As you know, Deputy Speaker Laundy—as I come from a small-business family, grew up on the shop floor of family businesses and then led the National Retail Association—I have an understanding of how small business is the backbone of our local economy and just how hard it is that small business owners work. I know to keep an eye out for the health of local small businesses. The positive overall news about our economy as a whole, about record job numbers and record growth, doesn't automatically or necessarily mean that things are good in all sectors of the economy or in every location or in every shopping strip.

Locally in Brisbane I've been watching carefully, as have some other locals, the number of vacancies and the amount of business turnover in a few local shopping strips. I'm thinking particularly about places like the Paddington terraces, Kedron Brook Road in Wilston, and around Racecourse Road, where the number of vacancies and amount of business turnover have been noted by some residents and some local media.

It's not all doom and gloom in these urban villages. There are good reasons to be positive about each of them, yet, since my election two years ago, I've made a point of continuing to catch up with the local small business owners there, as well as the traders' groups that represent the businesses in each of those shopping strips. After considering the various causes that can challenge small businesses these days, including some big global trends for retail, various local factors, and considering, realistically, where government can and where government can't help, earlier this year, I resolved that I'd fight for some capital improvements to help each of these business strips remain attractive, safe, special and unique for local residents and shoppers to visit.

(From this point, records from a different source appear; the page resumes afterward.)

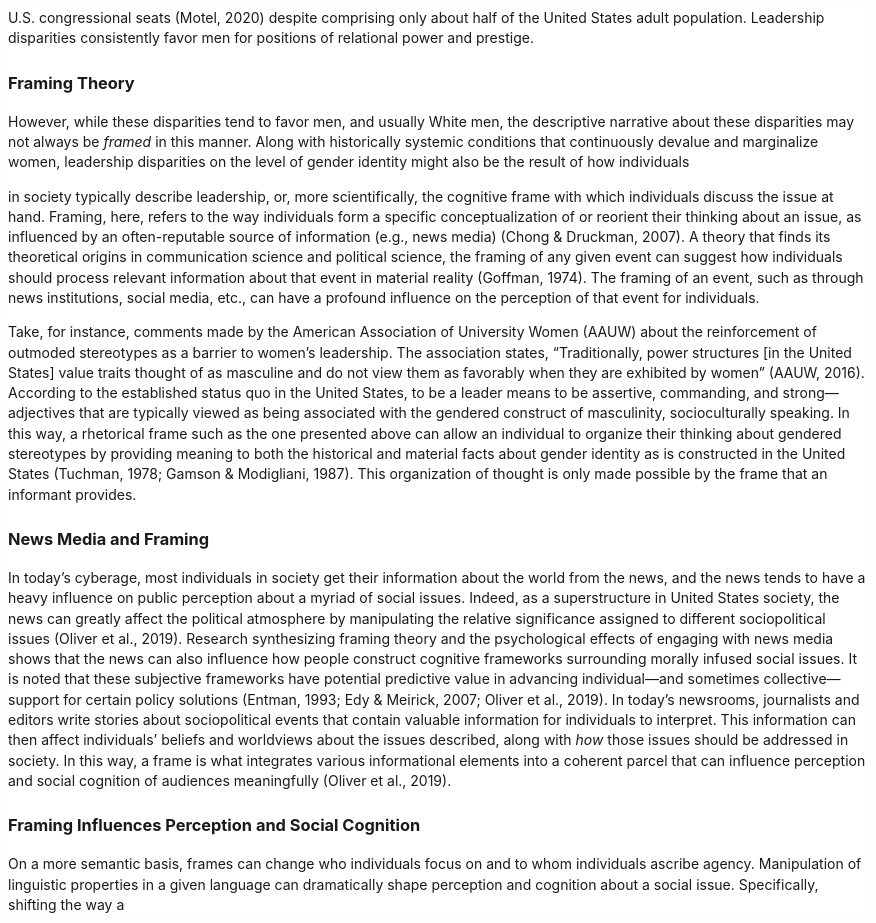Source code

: U.S. congressional seats (Motel, 2020\) despite comprising only about half of the United States adult population. Leadership disparities consistently favor men for positions of relational power and prestige.

### **Framing Theory**

However, while these disparities tend to favor men, and usually White men, the descriptive narrative about these disparities may not always be *framed* in this manner. Along with historically systemic conditions that continuously devalue and marginalize women, leadership disparities on the level of gender identity might also be the result of how individuals

in society typically describe leadership, or, more scientifically, the cognitive frame with which individuals discuss the issue at hand. Framing, here, refers to the way individuals form a specific conceptualization of or reorient their thinking about an issue, as influenced by an often-reputable source of information (e.g., news media) (Chong & Druckman, 2007). A theory that finds its theoretical origins in communication science and political science, the framing of any given event can suggest how individuals should process relevant information about that event in material reality (Goffman, 1974). The framing of an event, such as through news institutions, social media, etc., can have a profound influence on the perception of that event for individuals.

Take, for instance, comments made by the American Association of University Women (AAUW) about the reinforcement of outmoded stereotypes as a barrier to women’s leadership. The association states, “Traditionally, power structures \[in the United States\] value traits thought of as masculine and do not view them as favorably when they are exhibited by women” (AAUW, 2016). According to the established status quo in the United States, to be a leader means to be assertive, commanding, and strong—adjectives that are typically viewed as being associated with the gendered construct of masculinity, socioculturally speaking. In this way, a rhetorical frame such as the one presented above can allow an individual to organize their thinking about gendered stereotypes by providing meaning to both the historical and material facts about gender identity as is constructed in the United States (Tuchman, 1978; Gamson & Modigliani, 1987). This organization of thought is only made possible by the frame that an informant provides.

### **News Media and Framing**

In today’s cyberage, most individuals in society get their information about the world from the news, and the news tends to have a heavy influence on public perception about a myriad of social issues. Indeed, as a superstructure in United States society, the news can greatly affect the political atmosphere by manipulating the relative significance assigned to different sociopolitical issues (Oliver et al., 2019). Research synthesizing framing theory and the psychological effects of engaging with news media shows that the news can also influence how people construct cognitive frameworks surrounding morally infused social issues. It is noted that these subjective frameworks have potential predictive value in advancing individual—and sometimes collective—support for certain policy solutions (Entman, 1993; Edy & Meirick, 2007; Oliver et al., 2019). In today’s newsrooms, journalists and editors write stories about sociopolitical events that contain valuable information for individuals to interpret. This information can then affect individuals’ beliefs and worldviews about the issues described, along with *how* those issues should be addressed in society. In this way, a frame is what integrates various informational elements into a coherent parcel that can influence perception and social cognition of audiences meaningfully (Oliver et al., 2019).

### **Framing Influences Perception and Social Cognition**

On a more semantic basis, frames can change who individuals focus on and to whom individuals ascribe agency. Manipulation of linguistic properties in a given language can dramatically shape perception and cognition about a social issue. Specifically, shifting the way a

With the community's support, I'm making the case here in Canberra that we can all play a part to love our shops and support the urban villages and the shopping strips that are at the heart of our community. It's ultimately not for me or a government to decide what's best for various shopping strips. That should and does remain the decision of local businesses and local communities coming together. Yet a good representative can ensure that the conversation happens, that the consultation is conducted, and then make the case wherever it can be made to support the local community in ways that are appropriate.

Last week I took the Treasurer to visit Racecourse Road, and we held a round table there to listen to small businesses. The Treasurer was able to hear firsthand the plans that the local businesses there and their traders group have for revitalising their shopping strip and to listen to their concerns and feedback. It was a really good grassroots discussion. Similarly, last month I took the small business minister, Senator Cash, to a small business breakfast on the Paddington terraces, where we had a similar conversation.

I continue to advocate here in Canberra for those capital improvements, and the community feedback continues to roll in. At this stage, we have thousands of people who have filled in the surveys that are available at local shops and small businesses on those shopping strips. I can say at this stage that overwhelmingly the feedback is very positive, both about the need for all levels of government to help improve our local communities and how these local urban villages hold a very special and unique place in the hearts of local residents. In the lead-up to Christmas I'm continuing to talk to local residents and businesses about what they want to see but, more importantly, I'm calling all residents to remember to love our shops and to make a conscious effort to buy at least some of our presents for family and friends from those local shops. Of course, if everyone did that, it would be like Santa paying a visit not just to local residents but to their shops as well.